They faced overwhelming odds -- refugees from Sudan's conflict-torn Darfur region living in 10 different camps in Chad who had only two months to come together as a football team.

But they did it, taking to the field in the autonomous Kurdistan region in north Iraq in green jerseys emblazoned with "Darfur United" and "The UN Refugee Agency". It was not only their first tournament, but their first time playing football on a grass field.

As a new team playing more seasoned opponents in the 2012 VIVA World Cup, a tournament for teams not affiliated with football's governing body FIFA, the 16-member Darfur squad had an uphill struggle that included two double-digit defeats.

They scored a goal in their third match, but the main point for Darfur United was playing.

"We (lost) a lot of games, but... we are not going to worry about that," said team captain Suleiman Adam Bourma, who plays forward. "We came just only to represent Darfur."

"I'm very proud," Bourma said with a big smile, adding he felt "that I make history for the Darfurian nation."

The journey that took the team to Kurdistan began in the refugee camps of the central African nation of Chad, which the United Nations estimates hosts about 270,000 refugees from neighbouring Sudan, the vast majority of them from Darfur.

According to the UN, at least 300,000 people have died since 2003 in the conflict in Darfur, which has seen arrest warrants issued for Sudan's President Omar al-Bashir and other top officials on charges of war crimes and genocide.

It was Gabriel Stauring, director of i-ACT, a California-based advocacy group working for people affected by genocide, who came up with the idea for the team. He got Mark Hodson, a professional British football coach also living in California, to sign on as Darfur United's manager. Just 10 weeks before the tournament, the two men travelled to Chad -- which Stauring has visited numerous times since 2005 -- and held about 10 days of tryouts for players from 12 different camps.

The men selected for the team stayed together for the next eight weeks, Hodson said.

"We've been training, we've prepared them, we gave them things to work on, materials to work with, balls and cones," he said.

There were "an incredible amount of difficulties," said Hodson. "We're still pinching ourselves to feel that we're here."

Financing was one issue, with money for the Kurdistan trip raised "from families, people we knew, kids in schools."

-- More than football --

Then there were "difficulties in getting a refugee out of a country when they don't have a passport," and a long plane journey from Chad to Ethiopia, Turkey and finally Kurdistan, all for players who had never flown internationally before.
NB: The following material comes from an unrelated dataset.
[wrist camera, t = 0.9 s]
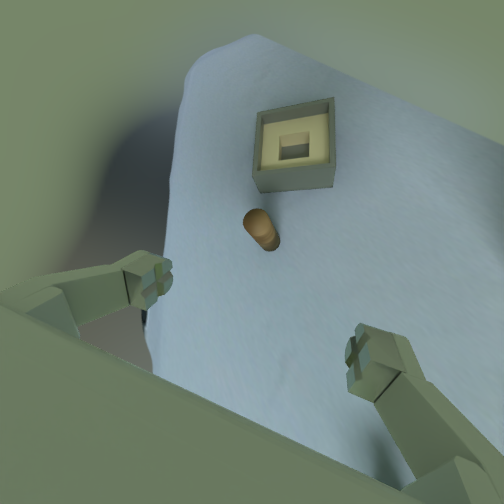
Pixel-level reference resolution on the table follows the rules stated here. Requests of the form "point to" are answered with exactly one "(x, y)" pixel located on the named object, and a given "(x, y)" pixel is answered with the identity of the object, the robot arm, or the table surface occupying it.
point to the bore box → (295, 147)
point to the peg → (261, 229)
"I can't believe it, because I see them in the sky, but at last I was inside the plane," said Bourma. "They have lunch, TV, they have everything."

Once in Kurdistan, the novelties continued. Not only was it the team's first tournament but their first time playing on grass, said Bourma, and the nice hotel they were put up in was a world away from the refugee camps.

"Life is so difficult," said Bourma, citing trouble in the camps with water supplies and access to education. "Life there is too bad."

"I told the people... I visit Kurdistan, they cannot believe it," he added, "because they will see this (as) impossible for me to come here."

The player said he noticed a difference between the physiques of Darfur players and those from other teams, and attributed this to problems with food in the camps.

"Their food rations are not enough. Their housing is not sufficient. The education system is not appropriate," said Stauring of the camps in Chad.

There is "also just the loss of hope -- them not seeing a future beyond the confines of the camp is something that can be crushing."

"With Darfur United, we saw the opportunity to create awareness using a sport that is loved worldwide," and "to give the refugees something positive in their lives and something they can be proud of and call their own," Stauring said.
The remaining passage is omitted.